▸ **Prompt**
Write the listing out again word for word, skipping each picture.

▸ **Data listing**
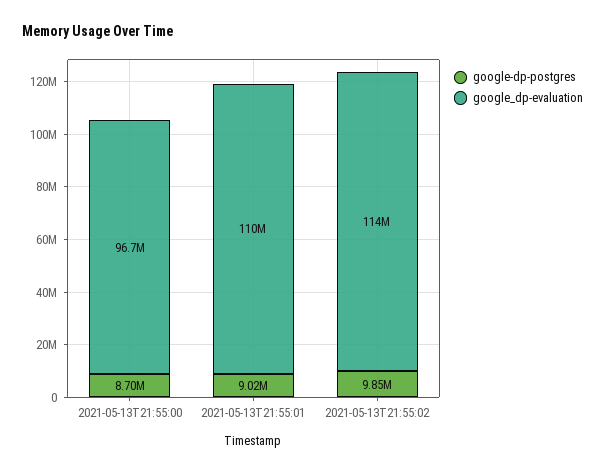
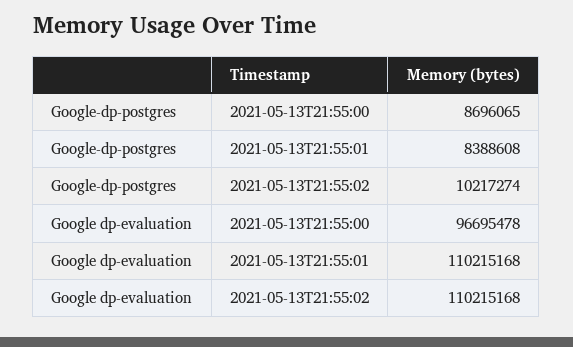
google-dp-postgres, 2021-05-13T21:55:01: 9020000 -> 8388608
google-dp-postgres, 2021-05-13T21:55:02: 9850000 -> 10217274
google_dp-evaluation, 2021-05-13T21:55:02: 114000000 -> 110215168

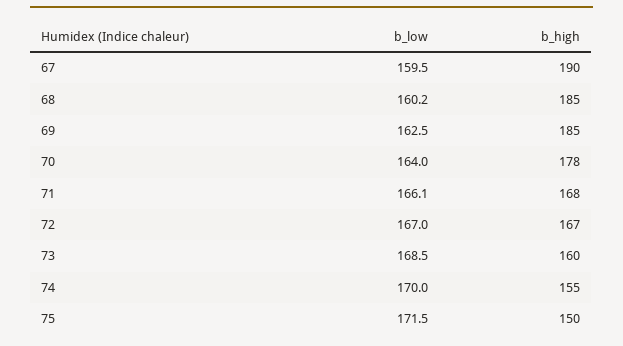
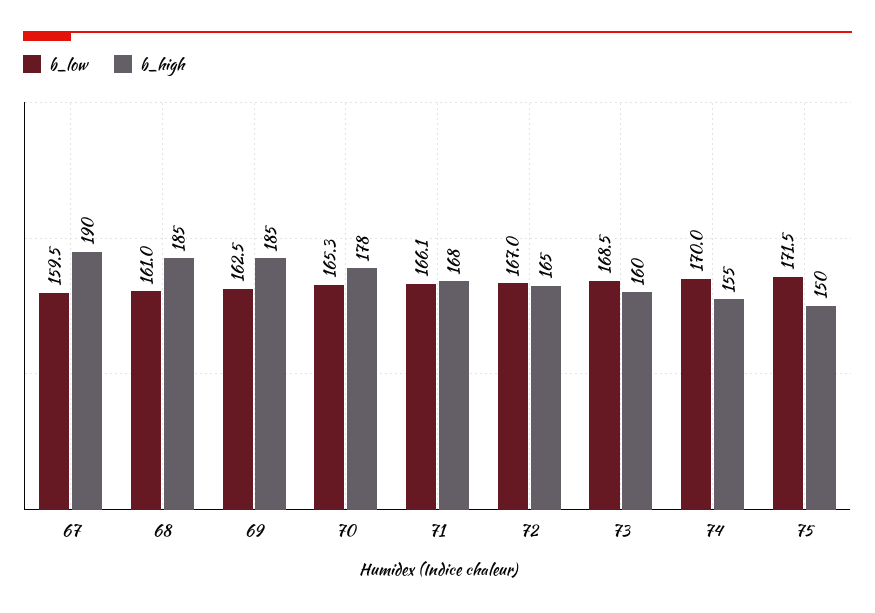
b_low, 68: 160.2 -> 161
b_low, 70: 164 -> 165.3
b_high, 72: 167 -> 165

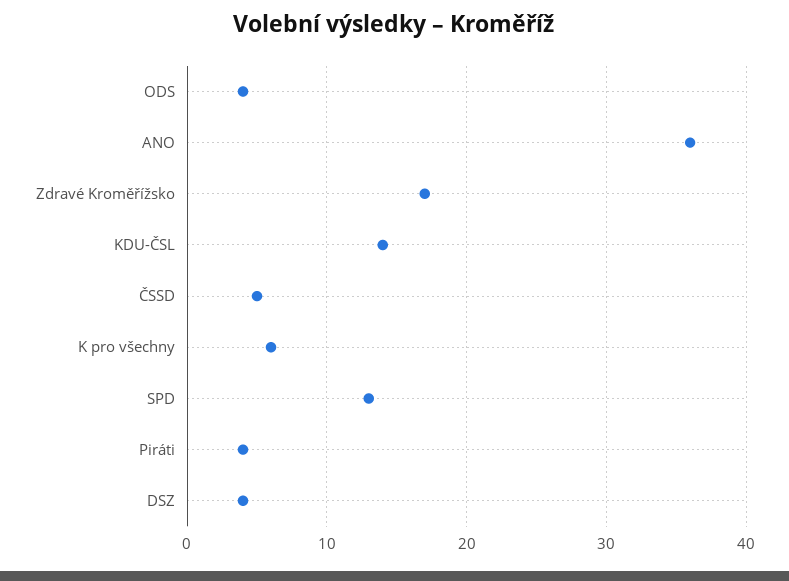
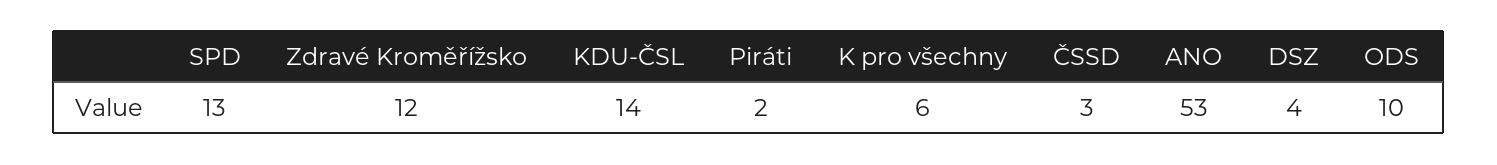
ODS: 4 -> 10
ANO: 36 -> 53
Zdravé Kroměřížsko: 17 -> 12
ČSSD: 5 -> 3
Piráti: 4 -> 2

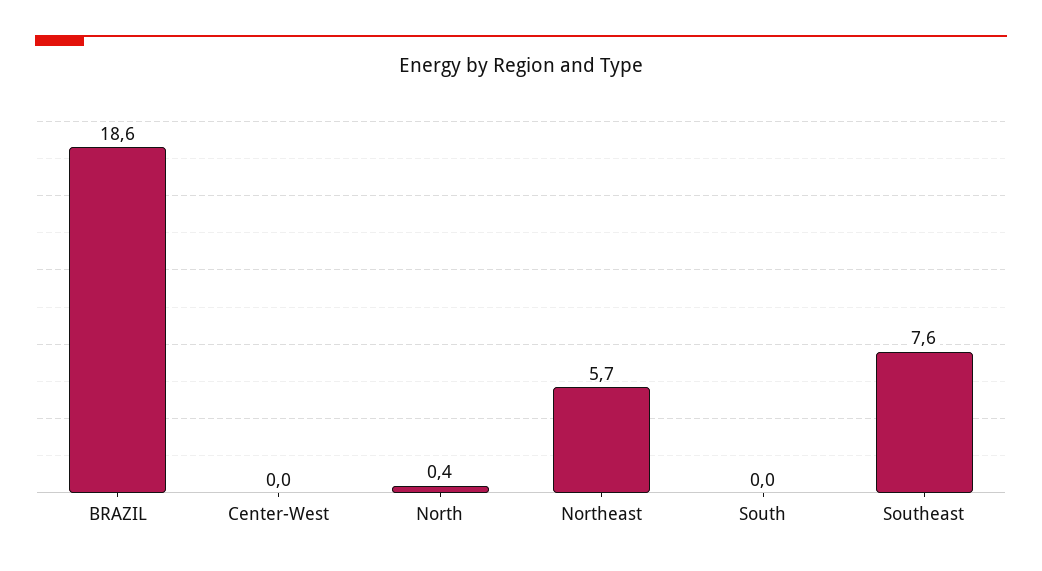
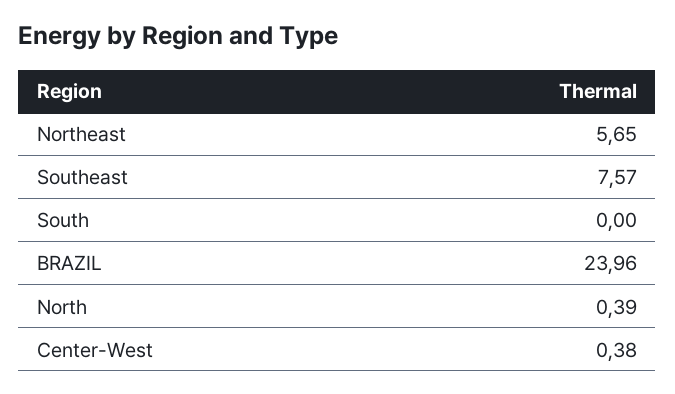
BRAZIL: 18.6 -> 23.96
Center-West: 0 -> 0.38

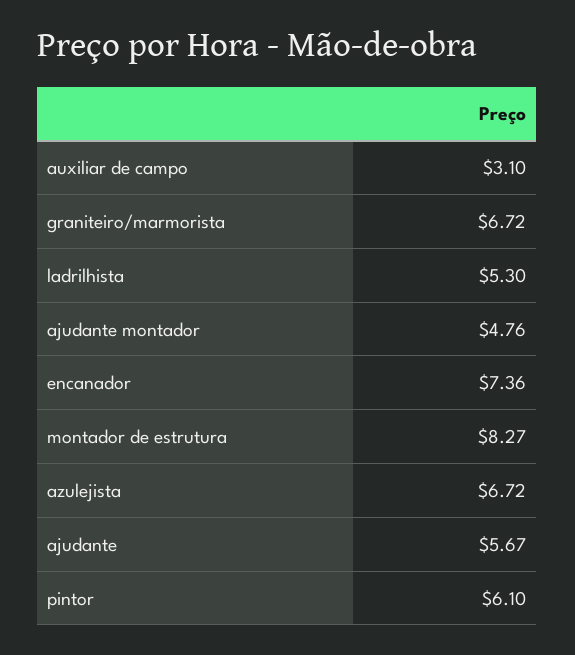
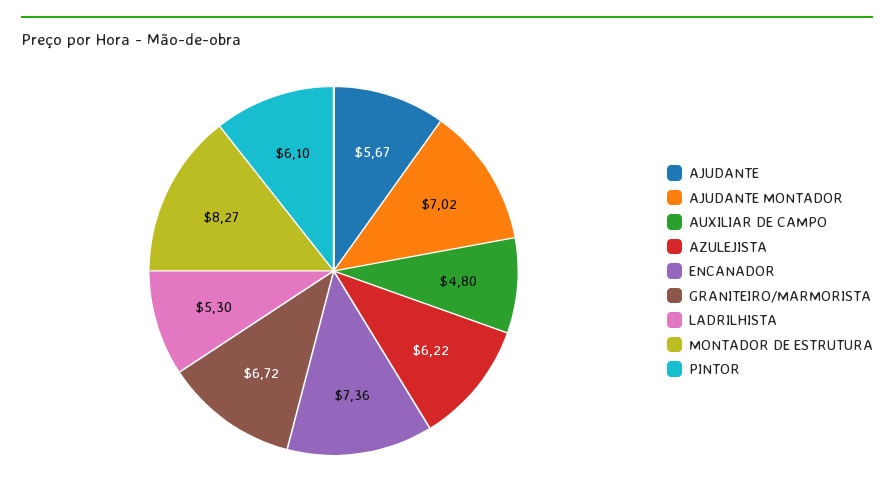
auxiliar de campo: 3.1 -> 4.8
ajudante montador: 4.76 -> 7.02
azulejista: 6.72 -> 6.22

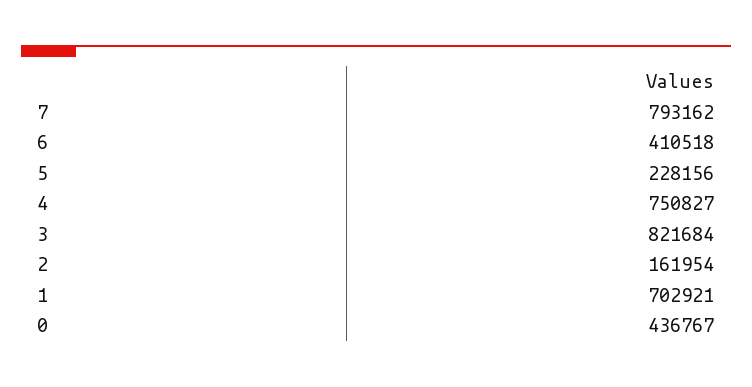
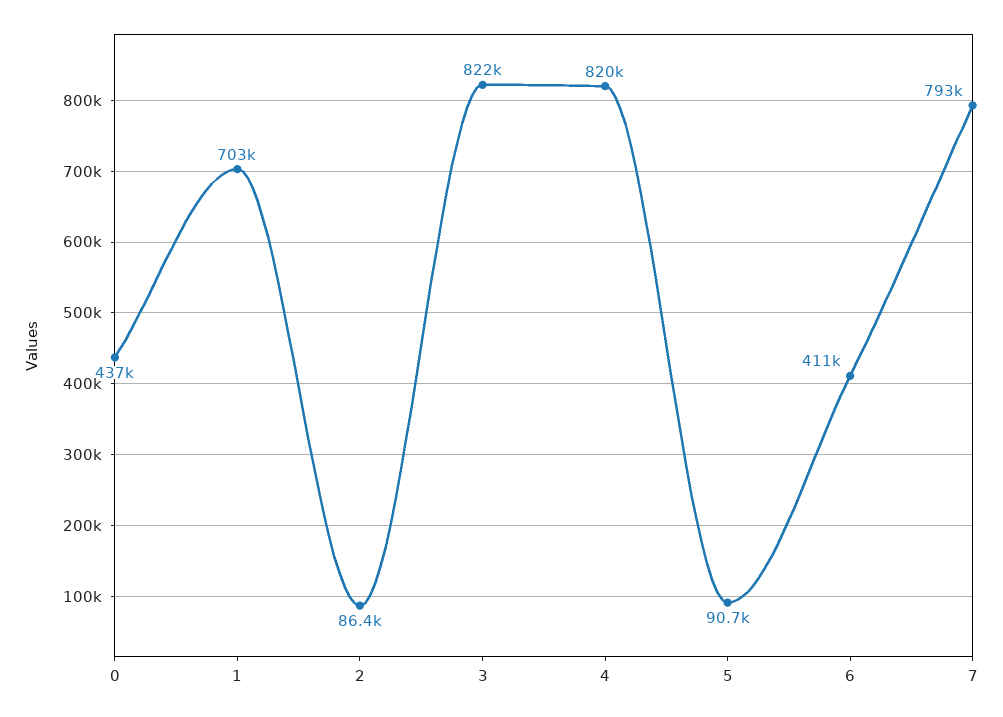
5: 228156 -> 90700
4: 750827 -> 820000
2: 161954 -> 86400

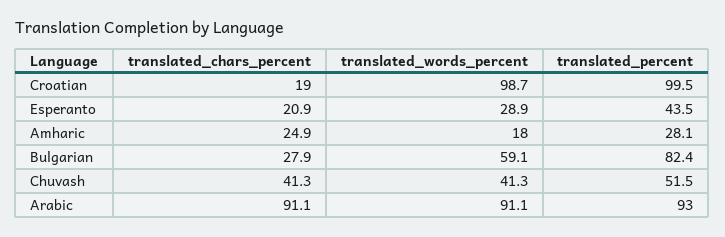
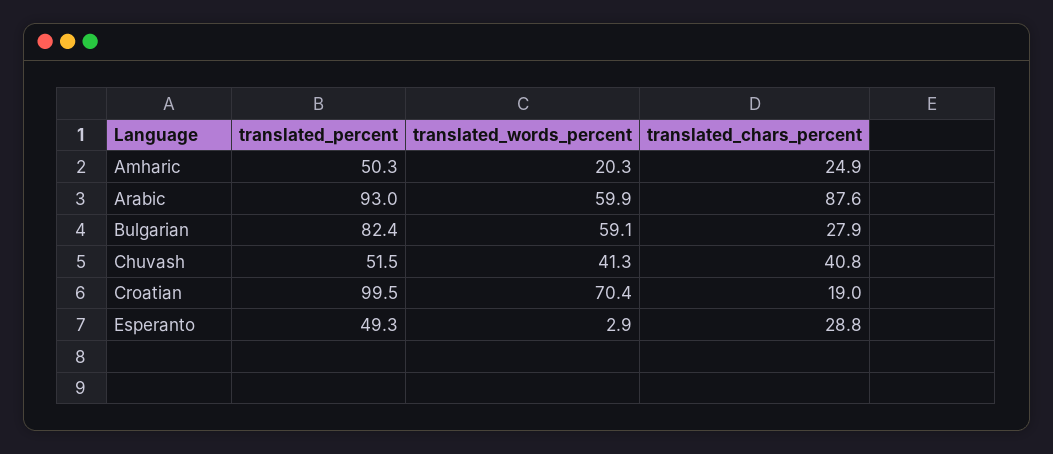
translated_words_percent, Croatian: 98.7 -> 70.4
translated_chars_percent, Esperanto: 20.9 -> 28.8
translated_words_percent, Esperanto: 28.9 -> 2.9
translated_percent, Esperanto: 43.5 -> 49.3
translated_words_percent, Amharic: 18 -> 20.3
translated_percent, Amharic: 28.1 -> 50.3
translated_chars_percent, Chuvash: 41.3 -> 40.8
translated_chars_percent, Arabic: 91.1 -> 87.6
translated_words_percent, Arabic: 91.1 -> 59.9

▸ **Your response**
google-dp-postgres, 2021-05-13T21:55:01: 9020000 -> 8388608
google-dp-postgres, 2021-05-13T21:55:02: 9850000 -> 10217274
google_dp-evaluation, 2021-05-13T21:55:02: 114000000 -> 110215168

b_low, 68: 160.2 -> 161
b_low, 70: 164 -> 165.3
b_high, 72: 167 -> 165

ODS: 4 -> 10
ANO: 36 -> 53
Zdravé Kroměřížsko: 17 -> 12
ČSSD: 5 -> 3
Piráti: 4 -> 2

BRAZIL: 18.6 -> 23.96
Center-West: 0 -> 0.38

auxiliar de campo: 3.1 -> 4.8
ajudante montador: 4.76 -> 7.02
azulejista: 6.72 -> 6.22

5: 228156 -> 90700
4: 750827 -> 820000
2: 161954 -> 86400

translated_words_percent, Croatian: 98.7 -> 70.4
translated_chars_percent, Esperanto: 20.9 -> 28.8
translated_words_percent, Esperanto: 28.9 -> 2.9
translated_percent, Esperanto: 43.5 -> 49.3
translated_words_percent, Amharic: 18 -> 20.3
translated_percent, Amharic: 28.1 -> 50.3
translated_chars_percent, Chuvash: 41.3 -> 40.8
translated_chars_percent, Arabic: 91.1 -> 87.6
translated_words_percent, Arabic: 91.1 -> 59.9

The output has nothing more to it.